On the bend of the road into town, in the shadow of a weather beaten house slouching on a hill, the junk man sets up his wares every weekend, weather permitting.
A modern rag-and-bone man, he makes worthy use of detritus. In his fifties, he’s just a little taller than I, a scruff of beard, nimble and wiry, soft spoken. There is no haggle here, just observation, pleasantries and the exchange of ideas.
“If you’re interested in that book shelf,” he sings out to a customer, “I could do $15.”
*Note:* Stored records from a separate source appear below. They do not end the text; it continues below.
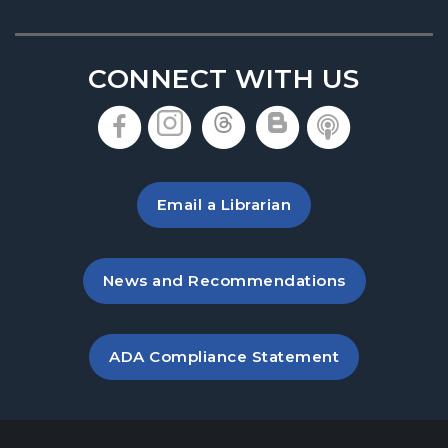
Thu, Aug 20, 6:30pm - 7:30pm
Denmark Meeting Room
CONNECT WITH US
America the Beautiful
- Community Art
Exhibit: Call for Submissions
, opens in a new tab
, opens in a new tab
, opens in a new 
, opens in a 
, opens i
Fri, Aug 21, All Day
Baby Play Day
- For Infants 0–18 months
Email a Librarian
Fri, Aug 21, 10:00am - 12:00pm
Denmark Meeting Room
, opens in a new tab
News and Recommendations
Great Southeast Pollinator Census
Sat, Aug 22, 10:00am - 12:00pm
Denmark Meeting Room Side B
, opens PDF file in a new ta
ADA Compliance Statement
Conversational English
Mon, Aug 24, 11:00am - 12:00pm
Denmark Meeting Room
I hand him my antique crucifix. He weighs it in his hands, larger than a hatchet, chalkware Jesus pale and drowned. Asks where I got it.
“$50 on Ebay.”
He lets out a sigh, misunderstanding.
“No, just take it. I don’t want anything for it,” I say. “I had a bad experience with Catholics,” I feel compelled to clarify. Numerous bad experiences, but I’m trying to learn discretion: what to tell, to whom, when.
When she considered me uppity, my mother would call me, “Sarah”, alluding to my Alma Mater. But discretion is to snobs as breathing. Snobs neither overpost on social media, nor show weakness, nor confess so much religious feeling as to suspend the crucified Christ on the living room wall. They wear Brooks Brothers suits and linen dresses to Episcopal services.
I now attend Episcopal services. Spottily. Lukewarm. Spat out.
The best lack all conviction, while the worst
Are full of passionate intensity. -Yeats
Rag-and-bone sets the crucifix on a table. Unpriced.
Two wooden chairs, $6 each, stand side by side near the road like thin children gazing blankly. My husband chooses one.
“I’d give it to you, but religious stuff just doesn’t sell,” he offers. He’s sort of handsome. I’m almost too classist to admit that. Sarah.
“No, you have to make a living.”
“Why don’t you take both chairs for $6?”
“We really only need the one.”
One was chosen. One was left behind.
My husband and I head home. Turning into the driveway, we notice the trinity of mugo pines out front has died. Chionaspis pinifoliae—sap sucked dry.